L’immigration, une chance pour la France

5 février 2007 - 15h42 - France - Ecrit par : L.A

Qui ne se souvient de la loi « Stasi » ? C’était en 2003, la France mettait « un genou à terre » devant une situation complexe : l’application du principe de laïcité dans la République. L’Hexagone bouillonnait, les débats se multipliaient, au point où Jacques Chirac mante au créneau…

Pourriez-vous revenir sur les circonstances dans lesquelles Jacques Chirac vous a confié l’élaboration d’un rapport sur le principe de laïcité dans la République ?

Tout d’abord, à titre personnel, j’ai toujours été extrêmement attaché à la laïcité. Lorsque le président de la République m’a sollicité pour créer une commission de réflexion sur l’application du principe de laïcité dans la République, j’ai été à la fois honoré mais, surtout déterminé quant à la conduite des travaux dont l’issue revêtait un enjeu de taille, celui de la paix et de la cohésion sociale de notre société. Autant dire que la tâche était ardue !

On se souvient que certains médias avaient accueillis froidement vos recommandations !

Je rappelle que nos propositions ont été bien accueillies par l’opinion publique, preuve en est avec la loi votée à l’unanimité. C’est vrai que la recommandation ayant trait à l’interdiction de signes religieux ostentatoires à l’école a, plus où moins, créé des légères tensions dans les rangs d’une certaine presse qui a saisi la balle au bond pour tenter de polémiquer, là où les Français ont fait bloc. Que voulez-vous ? C’est vrai que le port du voile ne correspondait pas à notre conception de la laïcité. Je tiens à dire que l’école est un lieu où nous apprenons à nos enfants les valeurs de la République, et ce quelques soient leurs religions. Ceux sont ces valeurs qui nous unissent ! La France est un pays divers et soudé par un ensemble de valeurs.
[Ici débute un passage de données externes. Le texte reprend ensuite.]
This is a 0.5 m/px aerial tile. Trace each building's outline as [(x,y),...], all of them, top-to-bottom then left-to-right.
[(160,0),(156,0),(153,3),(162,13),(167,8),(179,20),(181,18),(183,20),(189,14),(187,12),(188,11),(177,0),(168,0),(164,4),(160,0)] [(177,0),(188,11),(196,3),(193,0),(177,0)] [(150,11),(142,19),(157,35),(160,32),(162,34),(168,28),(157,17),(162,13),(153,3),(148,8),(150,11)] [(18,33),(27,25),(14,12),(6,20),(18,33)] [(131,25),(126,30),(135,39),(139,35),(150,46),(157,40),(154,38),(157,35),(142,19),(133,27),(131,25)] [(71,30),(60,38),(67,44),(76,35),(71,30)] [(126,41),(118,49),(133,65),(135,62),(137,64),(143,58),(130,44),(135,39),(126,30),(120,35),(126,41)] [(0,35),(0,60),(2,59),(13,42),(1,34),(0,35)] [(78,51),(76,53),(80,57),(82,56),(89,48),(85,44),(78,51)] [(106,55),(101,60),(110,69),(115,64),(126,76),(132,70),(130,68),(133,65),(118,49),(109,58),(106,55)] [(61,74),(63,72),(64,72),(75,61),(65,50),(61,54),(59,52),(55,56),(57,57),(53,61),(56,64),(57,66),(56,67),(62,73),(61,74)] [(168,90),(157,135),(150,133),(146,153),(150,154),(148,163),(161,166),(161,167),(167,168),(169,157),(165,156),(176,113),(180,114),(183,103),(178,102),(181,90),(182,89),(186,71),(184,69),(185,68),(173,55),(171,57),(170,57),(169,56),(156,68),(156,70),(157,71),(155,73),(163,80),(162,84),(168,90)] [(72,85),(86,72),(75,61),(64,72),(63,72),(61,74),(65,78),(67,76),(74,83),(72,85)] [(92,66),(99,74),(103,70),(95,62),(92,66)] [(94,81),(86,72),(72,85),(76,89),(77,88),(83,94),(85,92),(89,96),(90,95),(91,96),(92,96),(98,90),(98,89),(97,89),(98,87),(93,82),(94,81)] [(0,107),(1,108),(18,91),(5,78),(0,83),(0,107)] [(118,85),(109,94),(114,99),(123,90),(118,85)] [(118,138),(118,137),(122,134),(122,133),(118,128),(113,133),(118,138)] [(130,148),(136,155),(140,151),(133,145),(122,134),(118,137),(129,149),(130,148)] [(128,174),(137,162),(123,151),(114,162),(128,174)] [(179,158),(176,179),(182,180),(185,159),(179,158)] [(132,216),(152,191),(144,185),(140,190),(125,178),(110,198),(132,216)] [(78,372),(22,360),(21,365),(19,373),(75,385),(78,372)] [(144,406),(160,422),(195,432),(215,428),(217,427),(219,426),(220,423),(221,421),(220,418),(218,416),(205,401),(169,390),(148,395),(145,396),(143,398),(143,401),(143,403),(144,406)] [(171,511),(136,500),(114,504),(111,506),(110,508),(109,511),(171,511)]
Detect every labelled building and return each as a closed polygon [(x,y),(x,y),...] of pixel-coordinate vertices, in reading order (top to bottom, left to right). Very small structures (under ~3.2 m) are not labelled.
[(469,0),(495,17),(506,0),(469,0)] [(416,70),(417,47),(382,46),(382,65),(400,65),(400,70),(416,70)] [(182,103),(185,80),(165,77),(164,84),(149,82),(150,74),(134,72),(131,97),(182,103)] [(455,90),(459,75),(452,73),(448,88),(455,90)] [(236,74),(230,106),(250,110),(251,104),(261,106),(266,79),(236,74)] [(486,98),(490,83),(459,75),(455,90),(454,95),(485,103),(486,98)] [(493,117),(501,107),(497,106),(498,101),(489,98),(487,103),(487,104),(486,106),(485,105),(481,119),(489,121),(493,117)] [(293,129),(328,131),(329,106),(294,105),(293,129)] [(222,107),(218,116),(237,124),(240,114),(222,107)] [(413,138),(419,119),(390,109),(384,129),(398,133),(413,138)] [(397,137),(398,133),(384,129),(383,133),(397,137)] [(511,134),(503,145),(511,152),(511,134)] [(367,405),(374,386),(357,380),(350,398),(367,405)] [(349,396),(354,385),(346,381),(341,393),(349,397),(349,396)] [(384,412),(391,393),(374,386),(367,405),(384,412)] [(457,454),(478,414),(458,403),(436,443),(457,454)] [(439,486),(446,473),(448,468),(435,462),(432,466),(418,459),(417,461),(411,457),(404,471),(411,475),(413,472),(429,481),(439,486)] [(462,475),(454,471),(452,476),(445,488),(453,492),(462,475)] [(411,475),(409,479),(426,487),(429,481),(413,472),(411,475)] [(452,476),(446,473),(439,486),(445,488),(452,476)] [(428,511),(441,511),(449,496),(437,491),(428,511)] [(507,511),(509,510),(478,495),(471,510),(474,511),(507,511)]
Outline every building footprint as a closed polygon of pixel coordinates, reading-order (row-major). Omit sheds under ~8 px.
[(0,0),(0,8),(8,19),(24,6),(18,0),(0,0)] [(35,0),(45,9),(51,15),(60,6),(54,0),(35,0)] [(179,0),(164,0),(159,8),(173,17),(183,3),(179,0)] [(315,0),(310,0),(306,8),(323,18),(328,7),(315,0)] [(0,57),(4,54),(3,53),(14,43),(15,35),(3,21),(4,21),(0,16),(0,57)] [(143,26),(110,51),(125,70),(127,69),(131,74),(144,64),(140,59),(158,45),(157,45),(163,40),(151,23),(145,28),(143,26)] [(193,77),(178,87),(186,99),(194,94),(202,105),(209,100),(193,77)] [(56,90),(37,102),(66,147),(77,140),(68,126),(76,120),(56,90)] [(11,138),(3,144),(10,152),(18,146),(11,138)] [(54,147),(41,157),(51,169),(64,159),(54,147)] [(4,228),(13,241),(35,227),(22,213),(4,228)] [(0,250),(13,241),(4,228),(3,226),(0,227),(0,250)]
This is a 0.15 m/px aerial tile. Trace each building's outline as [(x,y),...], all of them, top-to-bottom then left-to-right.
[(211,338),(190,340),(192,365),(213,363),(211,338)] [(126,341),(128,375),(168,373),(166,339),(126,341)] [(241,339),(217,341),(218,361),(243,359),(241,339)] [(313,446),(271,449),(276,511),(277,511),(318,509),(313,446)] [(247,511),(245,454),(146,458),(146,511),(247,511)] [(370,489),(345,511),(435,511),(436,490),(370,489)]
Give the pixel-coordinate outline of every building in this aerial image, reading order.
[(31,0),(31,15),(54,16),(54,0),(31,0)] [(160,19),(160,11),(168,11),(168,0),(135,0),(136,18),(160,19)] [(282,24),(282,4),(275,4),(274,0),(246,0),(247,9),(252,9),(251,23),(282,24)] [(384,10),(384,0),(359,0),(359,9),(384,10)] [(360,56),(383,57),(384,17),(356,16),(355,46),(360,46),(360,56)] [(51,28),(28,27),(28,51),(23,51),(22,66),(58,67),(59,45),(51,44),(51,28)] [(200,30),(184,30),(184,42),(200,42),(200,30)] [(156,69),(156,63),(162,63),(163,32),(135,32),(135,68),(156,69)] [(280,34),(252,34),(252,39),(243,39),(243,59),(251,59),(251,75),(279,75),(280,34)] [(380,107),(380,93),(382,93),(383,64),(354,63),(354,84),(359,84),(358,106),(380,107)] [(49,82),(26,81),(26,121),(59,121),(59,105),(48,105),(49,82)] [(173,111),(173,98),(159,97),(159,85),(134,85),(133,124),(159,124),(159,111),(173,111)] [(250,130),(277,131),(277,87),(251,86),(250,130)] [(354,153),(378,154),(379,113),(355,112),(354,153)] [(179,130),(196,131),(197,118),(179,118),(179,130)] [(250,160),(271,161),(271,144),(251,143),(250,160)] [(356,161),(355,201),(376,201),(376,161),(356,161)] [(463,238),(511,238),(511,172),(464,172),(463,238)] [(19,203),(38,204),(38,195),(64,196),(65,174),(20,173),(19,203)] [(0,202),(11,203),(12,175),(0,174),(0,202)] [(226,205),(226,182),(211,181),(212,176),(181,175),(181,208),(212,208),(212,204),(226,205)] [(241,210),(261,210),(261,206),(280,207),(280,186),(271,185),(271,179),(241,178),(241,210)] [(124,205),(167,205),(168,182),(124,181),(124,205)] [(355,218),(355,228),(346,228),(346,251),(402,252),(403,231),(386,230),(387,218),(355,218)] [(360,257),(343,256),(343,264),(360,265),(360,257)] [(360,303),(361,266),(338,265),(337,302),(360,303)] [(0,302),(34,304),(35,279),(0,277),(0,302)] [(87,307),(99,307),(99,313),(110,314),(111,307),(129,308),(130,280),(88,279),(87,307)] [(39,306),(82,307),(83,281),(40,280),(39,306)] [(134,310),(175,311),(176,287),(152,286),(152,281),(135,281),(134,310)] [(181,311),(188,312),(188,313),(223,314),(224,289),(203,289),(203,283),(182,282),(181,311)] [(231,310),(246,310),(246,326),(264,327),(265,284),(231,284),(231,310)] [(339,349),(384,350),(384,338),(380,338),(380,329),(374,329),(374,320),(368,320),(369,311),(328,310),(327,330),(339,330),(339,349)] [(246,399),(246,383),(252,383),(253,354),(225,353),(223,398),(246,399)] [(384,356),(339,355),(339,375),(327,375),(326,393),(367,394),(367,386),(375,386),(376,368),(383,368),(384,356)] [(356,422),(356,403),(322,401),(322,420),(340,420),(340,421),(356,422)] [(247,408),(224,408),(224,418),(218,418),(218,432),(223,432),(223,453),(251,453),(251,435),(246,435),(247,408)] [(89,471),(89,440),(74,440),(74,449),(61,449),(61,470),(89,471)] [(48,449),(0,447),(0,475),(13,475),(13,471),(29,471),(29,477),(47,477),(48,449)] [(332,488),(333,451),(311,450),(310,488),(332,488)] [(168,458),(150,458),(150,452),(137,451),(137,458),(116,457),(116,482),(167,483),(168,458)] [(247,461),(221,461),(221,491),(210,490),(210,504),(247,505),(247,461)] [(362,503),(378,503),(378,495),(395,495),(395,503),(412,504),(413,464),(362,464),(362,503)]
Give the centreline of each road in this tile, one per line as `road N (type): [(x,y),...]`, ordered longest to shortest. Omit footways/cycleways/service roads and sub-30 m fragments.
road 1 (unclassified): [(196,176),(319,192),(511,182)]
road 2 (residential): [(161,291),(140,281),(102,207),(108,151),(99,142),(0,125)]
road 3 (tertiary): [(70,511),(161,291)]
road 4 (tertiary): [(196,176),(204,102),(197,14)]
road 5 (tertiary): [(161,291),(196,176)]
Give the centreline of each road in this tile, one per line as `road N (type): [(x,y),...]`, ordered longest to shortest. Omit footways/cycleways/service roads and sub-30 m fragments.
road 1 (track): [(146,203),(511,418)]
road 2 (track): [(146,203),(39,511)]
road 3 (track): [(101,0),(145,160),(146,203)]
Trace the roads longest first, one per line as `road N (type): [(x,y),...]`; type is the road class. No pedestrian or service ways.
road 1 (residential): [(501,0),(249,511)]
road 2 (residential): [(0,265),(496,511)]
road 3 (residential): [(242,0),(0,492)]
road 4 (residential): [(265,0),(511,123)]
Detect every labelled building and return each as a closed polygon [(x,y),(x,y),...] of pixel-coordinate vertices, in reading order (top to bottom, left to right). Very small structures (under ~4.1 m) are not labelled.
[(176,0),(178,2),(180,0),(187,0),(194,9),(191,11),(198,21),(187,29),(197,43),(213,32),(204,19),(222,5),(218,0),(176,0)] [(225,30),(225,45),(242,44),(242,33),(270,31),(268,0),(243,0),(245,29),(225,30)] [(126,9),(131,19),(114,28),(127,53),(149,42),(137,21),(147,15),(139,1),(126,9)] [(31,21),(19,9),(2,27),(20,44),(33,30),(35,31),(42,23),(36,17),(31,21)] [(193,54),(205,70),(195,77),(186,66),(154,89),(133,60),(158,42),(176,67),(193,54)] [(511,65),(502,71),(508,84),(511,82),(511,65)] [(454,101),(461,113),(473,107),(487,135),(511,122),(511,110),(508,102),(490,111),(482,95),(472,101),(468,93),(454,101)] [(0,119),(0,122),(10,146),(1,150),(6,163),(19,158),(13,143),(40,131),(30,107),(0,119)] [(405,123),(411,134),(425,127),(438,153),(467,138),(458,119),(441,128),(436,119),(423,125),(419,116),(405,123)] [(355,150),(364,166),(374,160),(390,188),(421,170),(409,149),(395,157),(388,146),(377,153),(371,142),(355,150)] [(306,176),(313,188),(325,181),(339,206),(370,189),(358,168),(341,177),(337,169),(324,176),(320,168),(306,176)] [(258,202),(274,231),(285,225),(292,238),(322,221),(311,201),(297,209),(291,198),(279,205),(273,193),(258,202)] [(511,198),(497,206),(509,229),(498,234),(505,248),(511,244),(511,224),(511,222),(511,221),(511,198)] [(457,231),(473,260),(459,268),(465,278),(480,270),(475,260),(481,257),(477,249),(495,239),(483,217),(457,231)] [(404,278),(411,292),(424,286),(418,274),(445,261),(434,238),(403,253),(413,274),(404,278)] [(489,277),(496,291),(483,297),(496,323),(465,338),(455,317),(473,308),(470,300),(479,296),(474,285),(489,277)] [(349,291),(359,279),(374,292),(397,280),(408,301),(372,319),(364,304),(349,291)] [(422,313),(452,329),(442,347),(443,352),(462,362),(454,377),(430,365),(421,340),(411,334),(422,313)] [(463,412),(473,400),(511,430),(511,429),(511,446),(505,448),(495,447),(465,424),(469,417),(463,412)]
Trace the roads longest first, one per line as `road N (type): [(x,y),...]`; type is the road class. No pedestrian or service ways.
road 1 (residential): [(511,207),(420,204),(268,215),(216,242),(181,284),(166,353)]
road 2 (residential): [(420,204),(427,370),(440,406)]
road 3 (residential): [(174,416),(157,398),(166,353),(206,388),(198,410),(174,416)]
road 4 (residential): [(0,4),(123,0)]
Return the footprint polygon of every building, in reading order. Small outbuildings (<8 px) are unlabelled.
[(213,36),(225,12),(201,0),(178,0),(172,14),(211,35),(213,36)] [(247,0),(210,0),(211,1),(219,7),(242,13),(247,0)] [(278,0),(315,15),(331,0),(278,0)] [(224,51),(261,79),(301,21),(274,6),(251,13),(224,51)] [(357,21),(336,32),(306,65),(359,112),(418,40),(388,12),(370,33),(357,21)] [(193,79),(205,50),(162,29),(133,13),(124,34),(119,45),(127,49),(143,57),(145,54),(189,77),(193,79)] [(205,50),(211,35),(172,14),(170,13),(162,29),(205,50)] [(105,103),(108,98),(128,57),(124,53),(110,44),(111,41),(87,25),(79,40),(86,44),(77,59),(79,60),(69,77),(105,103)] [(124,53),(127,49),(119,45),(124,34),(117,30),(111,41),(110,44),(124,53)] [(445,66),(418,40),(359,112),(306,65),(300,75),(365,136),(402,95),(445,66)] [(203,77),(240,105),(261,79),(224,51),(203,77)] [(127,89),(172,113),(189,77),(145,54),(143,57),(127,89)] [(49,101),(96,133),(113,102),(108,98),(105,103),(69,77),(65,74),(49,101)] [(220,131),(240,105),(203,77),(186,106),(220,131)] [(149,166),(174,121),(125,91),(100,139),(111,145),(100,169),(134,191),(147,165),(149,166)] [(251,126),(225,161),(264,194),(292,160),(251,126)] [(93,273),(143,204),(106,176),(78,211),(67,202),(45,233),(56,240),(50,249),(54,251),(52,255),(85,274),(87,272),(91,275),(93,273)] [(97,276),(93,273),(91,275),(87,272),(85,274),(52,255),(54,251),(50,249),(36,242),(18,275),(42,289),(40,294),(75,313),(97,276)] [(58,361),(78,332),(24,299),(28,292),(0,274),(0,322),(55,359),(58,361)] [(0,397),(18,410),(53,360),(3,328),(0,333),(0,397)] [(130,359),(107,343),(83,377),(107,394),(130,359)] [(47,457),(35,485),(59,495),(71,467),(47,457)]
Cependant, il semblerait que la signification de laïcité n’est pas identique pour tous ?

La laïcité n’est pas contre les religions, c’est la liberté pour tous les citoyens d’avoir ou pas une religion dans un Etat sans religion officielle. Les piliers de la République que sont liberté, égalité, fraternité s’inscrivent et renforcent ce principe. L’égalité, c’est un traitement commun pour toutes les religions. La fraternité nous impose qu’au-delà de nos différences politiques, religieuses, ethniques,… nous devons vivre dans la fraternité. C’est aussi un chrétien qui vous parle.

Plus de 25 ans après la sortie de votre livre, « l’immigration, une chance pour la France », vous venez d’écrire un ouvrage avec le même titre. 1/4 de siècle s’est écoulé sans que la France ne vous ait écouté, c’est un peu ça le message ?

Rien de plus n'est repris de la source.